§ ACTIONS TO TAKE:
A. In the essay about seeing a skull pulled from an English street, which nouns for physical things appear in the two sentences that begin "From that hole" and "He performed the task"?
B. Continue the essay about seeing a skull pulled from an English street, starting after its last sentence.

§ EXCERPTED TEXT:
Seeing What We Haven't Seen Before
I have a memory of an event that seems so bizarre, I sometimes wonder whether I've gotten it wrong. It happened while I was in England on a study-abroad program in my late teens. I walked past a workman who was standing chest deep in a hole in the street. From that hole, he pulled a human skull, and placed it on the pavement beside him. He performed the task as casually as if it were a brick or a rock.
How did I account for what I'd just witnessed? "I guess that's to be expected on an island that's been densely populated since ancient times," I thought. Start digging around under modern infrastructure and you're liable to find human remains.
Of course, I was naive to believe that I came from a place where "civilization" was a relatively recent affair. And to think that Americans wouldn't be just as likely to pave over the forgotten dead.

§ SUPPLIED ENTRIES:

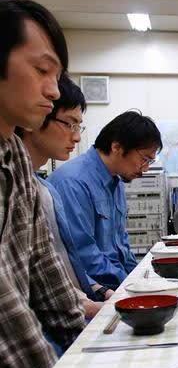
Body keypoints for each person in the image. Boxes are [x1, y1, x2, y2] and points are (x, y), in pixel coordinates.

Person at [0, 0, 85, 368]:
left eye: (57, 75)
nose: (53, 90)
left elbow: (42, 262)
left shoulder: (14, 153)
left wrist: (84, 346)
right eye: (41, 70)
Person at [18, 75, 114, 317]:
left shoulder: (44, 188)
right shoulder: (30, 188)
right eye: (69, 124)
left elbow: (61, 263)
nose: (77, 137)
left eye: (78, 126)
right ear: (35, 115)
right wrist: (88, 308)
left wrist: (99, 290)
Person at [48, 110, 163, 289]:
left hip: (116, 284)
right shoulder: (73, 183)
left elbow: (122, 246)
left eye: (150, 162)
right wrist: (130, 285)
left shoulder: (116, 181)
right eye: (144, 159)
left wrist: (141, 280)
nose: (146, 169)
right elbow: (84, 256)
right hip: (93, 292)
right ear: (117, 147)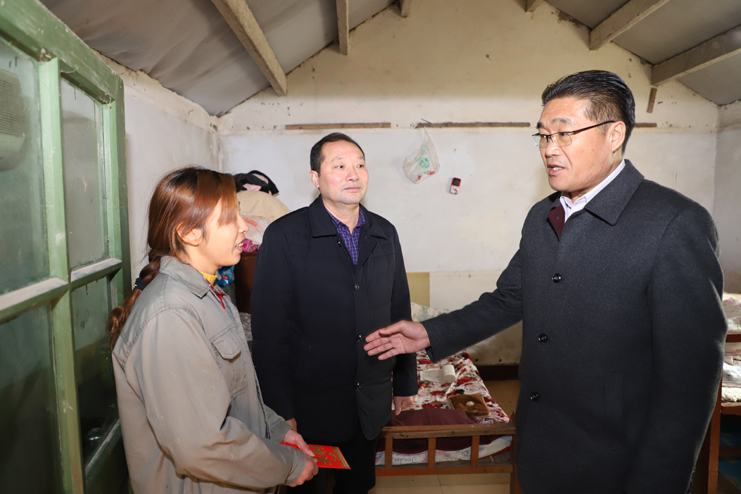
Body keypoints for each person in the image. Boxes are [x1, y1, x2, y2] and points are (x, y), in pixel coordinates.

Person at [364, 70, 727, 493]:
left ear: (614, 134)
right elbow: (509, 298)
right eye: (543, 135)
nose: (549, 149)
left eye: (564, 134)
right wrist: (429, 333)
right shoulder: (543, 216)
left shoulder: (674, 223)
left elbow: (689, 380)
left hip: (617, 464)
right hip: (542, 450)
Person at [107, 167, 318, 493]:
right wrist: (288, 464)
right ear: (190, 233)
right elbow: (203, 445)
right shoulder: (171, 315)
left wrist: (278, 430)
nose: (244, 226)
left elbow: (238, 395)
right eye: (231, 218)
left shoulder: (210, 295)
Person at [251, 133, 417, 493]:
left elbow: (398, 310)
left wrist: (405, 381)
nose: (353, 174)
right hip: (310, 406)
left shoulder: (384, 233)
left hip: (368, 402)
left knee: (358, 487)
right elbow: (268, 331)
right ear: (316, 178)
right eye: (339, 166)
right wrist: (280, 410)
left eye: (359, 165)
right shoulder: (285, 236)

§ RESPONSES IN ORDER:
A. hole, human skull, pavement, brick, rock

B.
I'm recalling that incident because this week I stumbled onto another trove of stories—stories swept from memory or lost within the gaping holes in our education. Many have been working to bring these stories back to the surface. We need to hear them, to understand our past and how it informs our present. There is so much to know, and so much to distract us from the hard task of learning, and of taking that learning to heart.
My recent research has felt as surprising and disorienting as seeing the skull lifted from the street all those years ago. I don't yet have a strong grasp on it all, and it's challenging to shape my impressions into a coherent narrative. But I do know that I'm thrown back to words I quoted last week from Choctaw artist, Waylon Gary White Deer: "Ireland has given me a way to see things I hadn't seen before."
A few days ago, a college roommate shared a social media post about the Grey Nuns of Montreal. The account looked AI-generated and cited no sources, but caught my attention because it resonated with the throughlines I'd already been tracing. It described the 1847 arrival of Irish famine immigrants to the city, and the people who were willing to put their own lives at risk in the hastily-built "fever sheds," to nurse those suffering from typhus.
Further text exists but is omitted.